Si la nature de l'algue et son mode de développement diffère entre les deux régions, ces échouages peuvent présenter le même danger. "Les algues ne sont pas toxiques, elles en sont pas vénéneuses, contrairement à certaines plantes terrestres", souligne Isabelle Mussio, "Ce qui va être toxique, c'est quand on va avoir des échouages extrêmement importants et que ces échouages vont rester sur place. Une fermentation va se produire. Comme tout matière organique qui se décompose sans oxygène, vous allez avoir la production d'hydrogène sulfuré. Quand vous avez de gros tas qui stagnent, une croûte blanche se forme en surface et sous cette croûte vous avez des poches d'hydrogène sulfuré."
D'où l'intérêt de les enelever de la plage. "On les repousse en fonction des marées. La mer les reprend puis les ramène. Mais au bout d'un moment, elles finissent par disparaître. Il faut un peu de temps", explique Dominique Régeard, le maire de Lion-sur-Mer. "La solution extrême serait de les retirer mais ça suppose une logistique très très importante que nous n'avons pas aujourd'hui - on parle de milliers de tonnes d'algues - et qui suppose aussi une zone de retrait qui n'existe pas aujourd'hui." Un coût très important qui devrait être assuré par la communauté urbaine de Caen-la-Mer, qui a la compétence de l'entretien du littoral.
"Actuellement, la seule solution qu'on ait c'est de repousser à la mer les algues pour ne pas qu'elles pourissent sur place.
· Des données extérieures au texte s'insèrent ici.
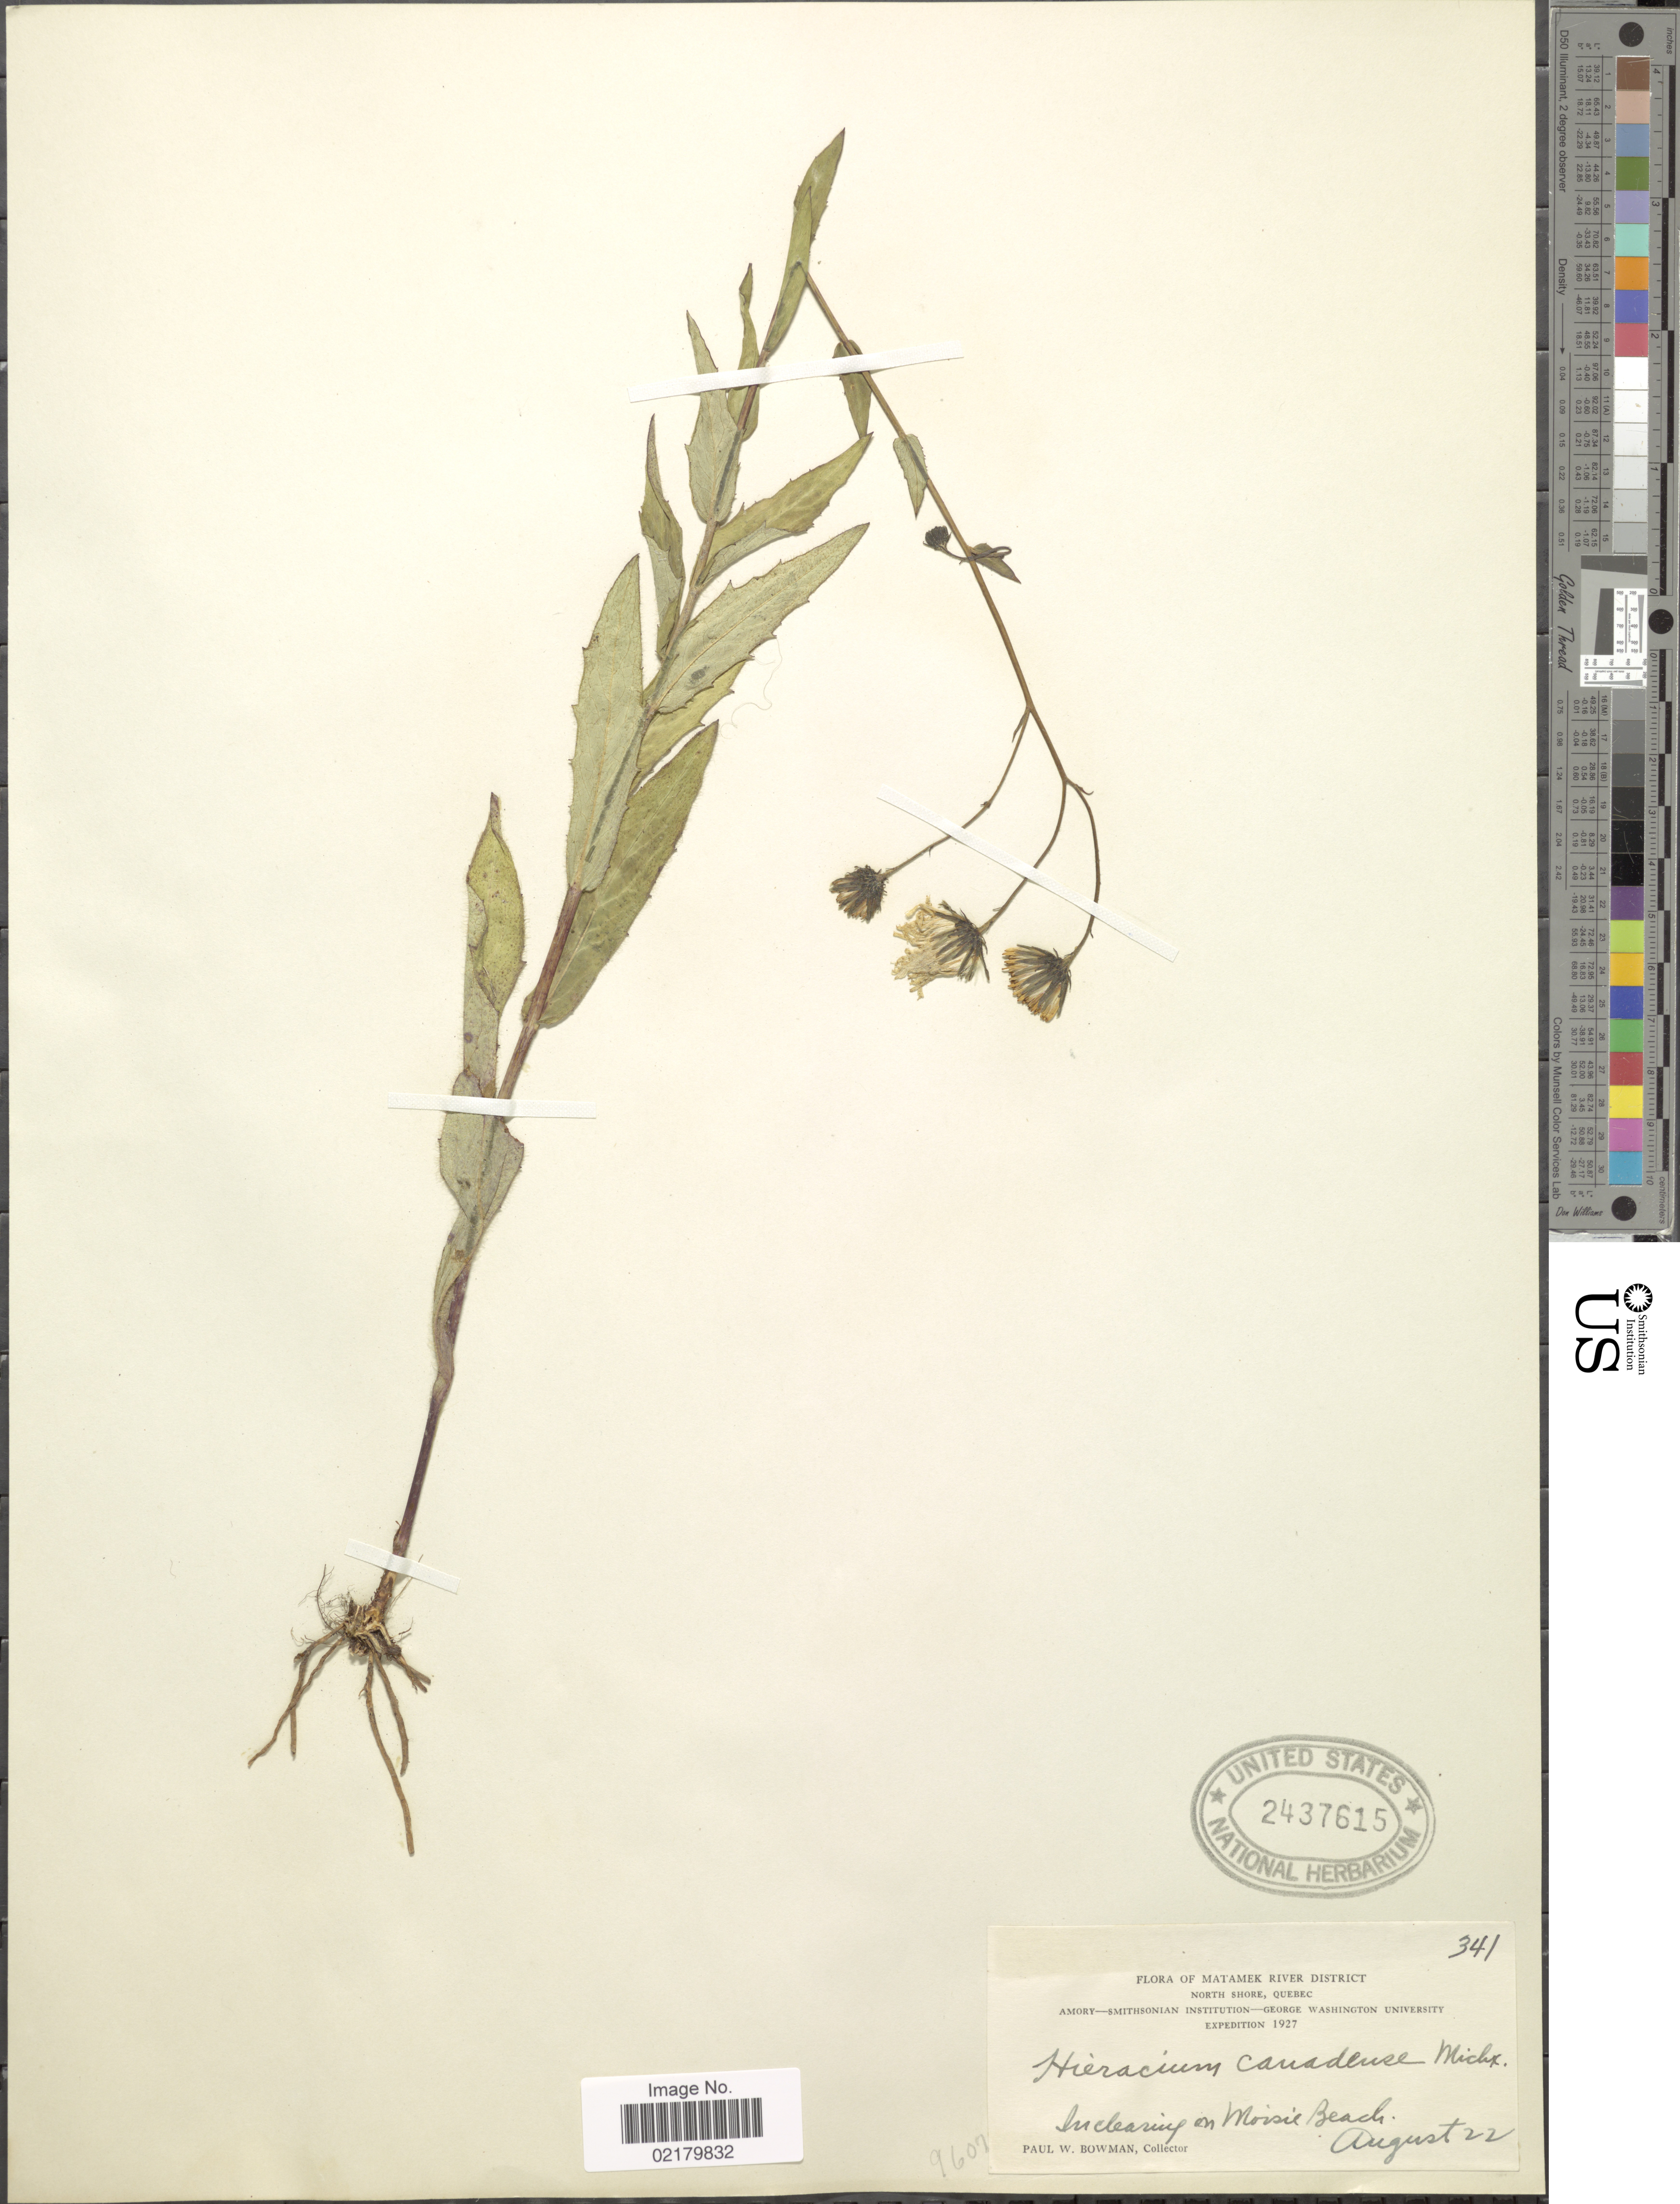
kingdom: Plantae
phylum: Tracheophyta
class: Magnoliopsida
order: Asterales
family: Asteraceae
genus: Hieracium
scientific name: Hieracium canadense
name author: Michx.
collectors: P. Bowman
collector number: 341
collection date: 1927-08-22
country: Canada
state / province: Quebec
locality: Matamek River District, North shore, In clearing on Moisie Beach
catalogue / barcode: US 2437615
Si on voulait véritablement extraire les algues de la plage il faudrait avoir une filière de valorisation derrière", indique Isabelle Mussio. Dans la région, une expérience est menée à Grandcamp-Maisy, dans le Calvados. Les algues collectées sur la plage de la commune sont utilisées comme engrais par deux agriculteurs.